In the first part of the fight which consists of measuring the impact of the launch phase of the application, it’s a draw for the two apps. The second round corresponding to the order of a car is a bit different. Indeed, Ouicar (9.3 mAh) puts Drivy (10.5 mAh) by the side of the road with a consumption lower by almost 11%. To end this confrontation, we have set up two decisive rounds of idle observation for each opponent. During the inactivity phase in the foreground, the two applications are once again at the same speed, however Ouicar go ahead Drivy during the phase of inactivity background, with a lower consumption of 9%.

The bell rings, end of the match!

The winner

The race was tight nevertheless it is Ouicar who is declared victorious against its opponent Drivy on a global score of 12.7 mAh at 14 mAh by consuming overall 9% less energy.

For those who like numbers

Application Version Downloads Playstore Grade App weight (MB) Exchanged data (KB) Memory (MB) Energy consumption (mAh)
Drivy 7.7.2 500 000+ 4.2 42 3.6 218 14
Ouicar 7.0.3 100 000+ 4.3 65 1.7 192 12.7


On a 1 minute usage scenario, Ouicar has a consumption equivalent to a direct messaging application such as Line. (Source: Study Consumption of top 30 most popular mobile applications)
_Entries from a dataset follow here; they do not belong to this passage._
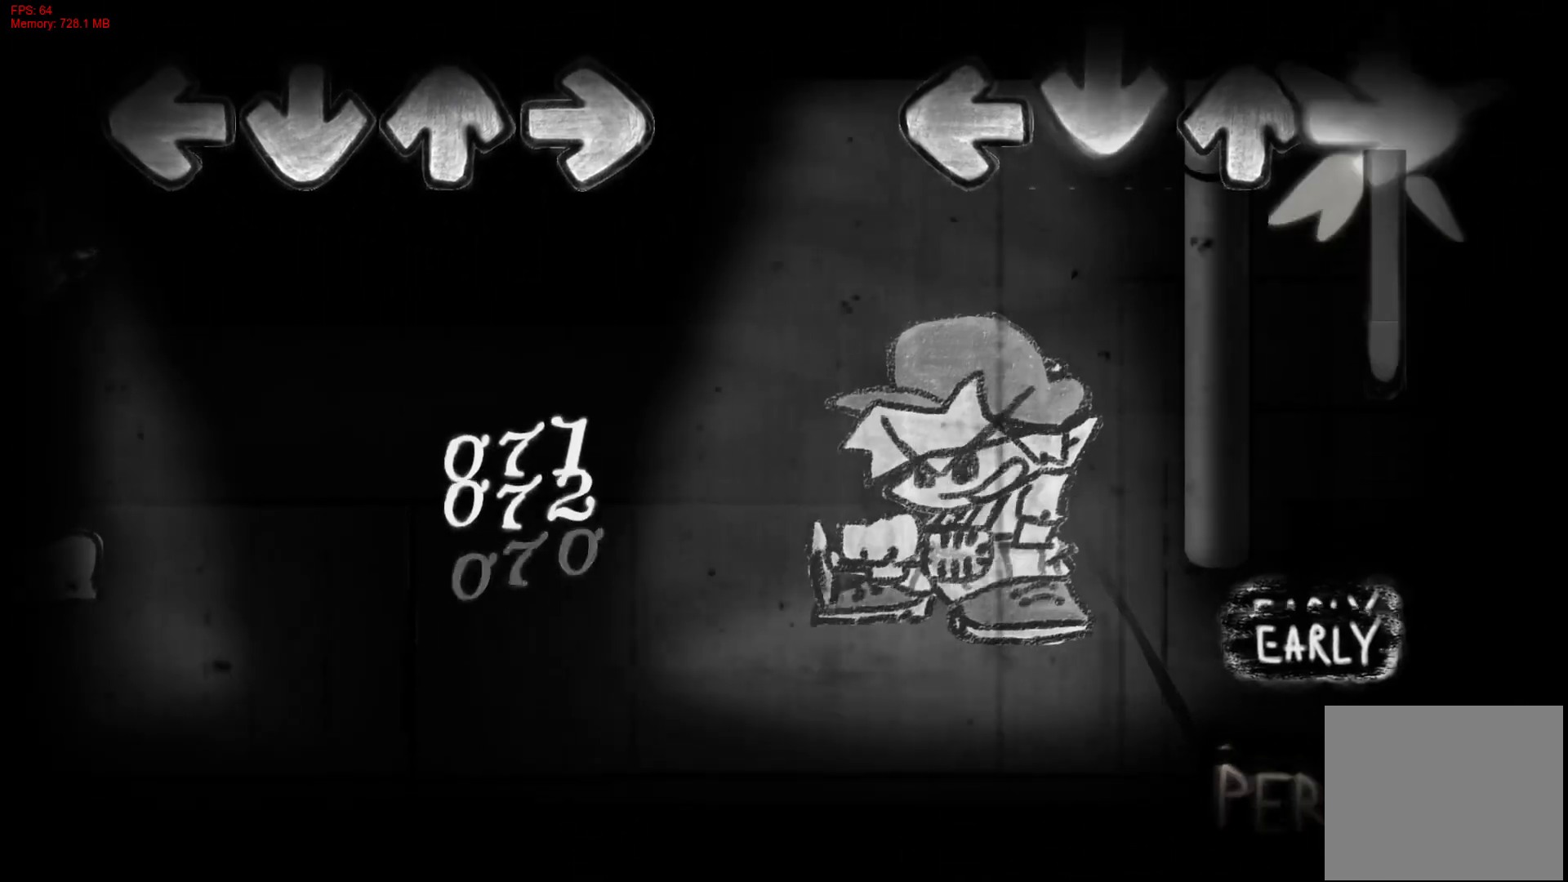
{"buttons": [], "right_stick": "center", "events": [[17, "CROSS", "up"], [383, "R1", "up"]]}
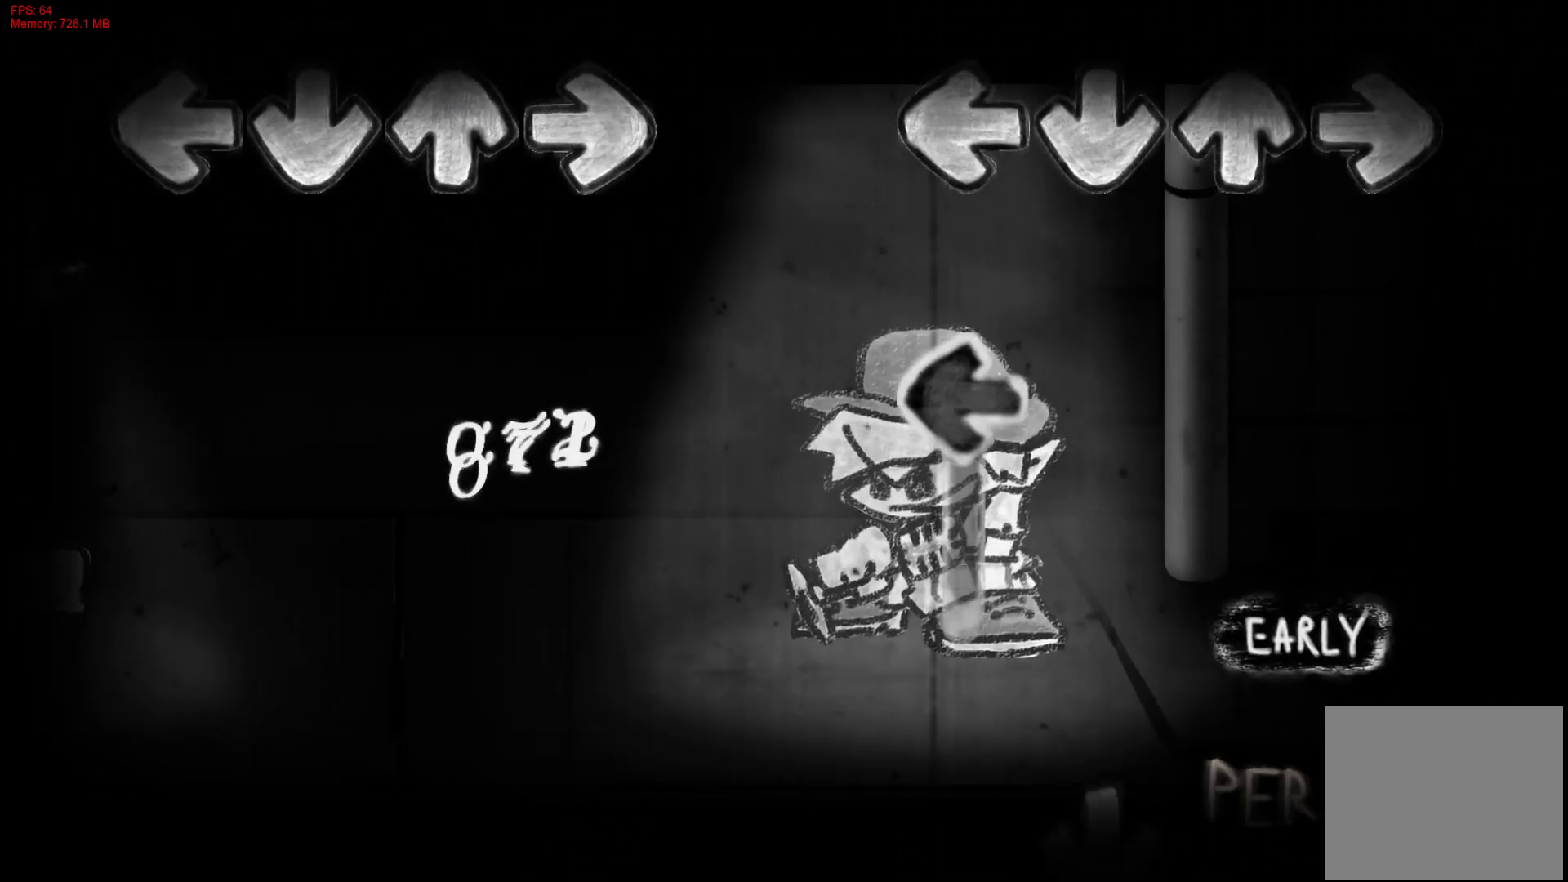
{"buttons": ["CROSS", "L1"], "right_stick": "center", "events": [[200, "L1", "down"], [467, "CROSS", "down"]]}
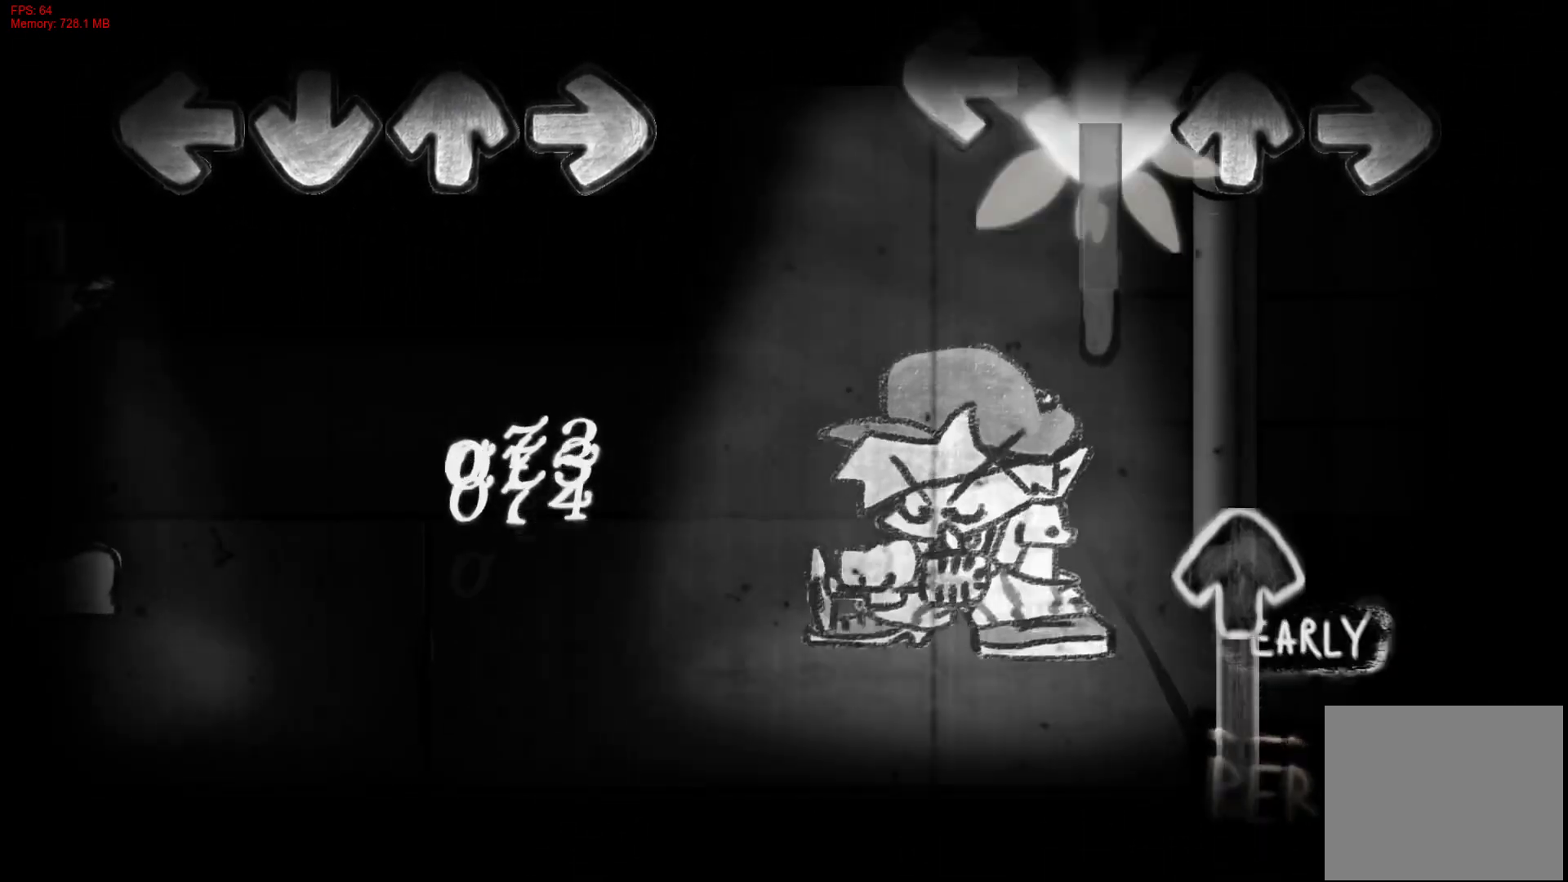
{"buttons": ["DPAD_UP"], "right_stick": "center", "events": [[33, "L1", "up"], [317, "CROSS", "up"], [317, "DPAD_UP", "down"]]}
The measurements were carried out by our laboratory on the basis of a standardized protocol, respecting a specific user scenario (launch of the app, car ordering). The other scenarios are the launch of the application (20”), inactivity in the foreground (20”) and inactivity in the background (20”). This methodology makes it possible to estimate the embedded application complexity and its energy impact during the use phase.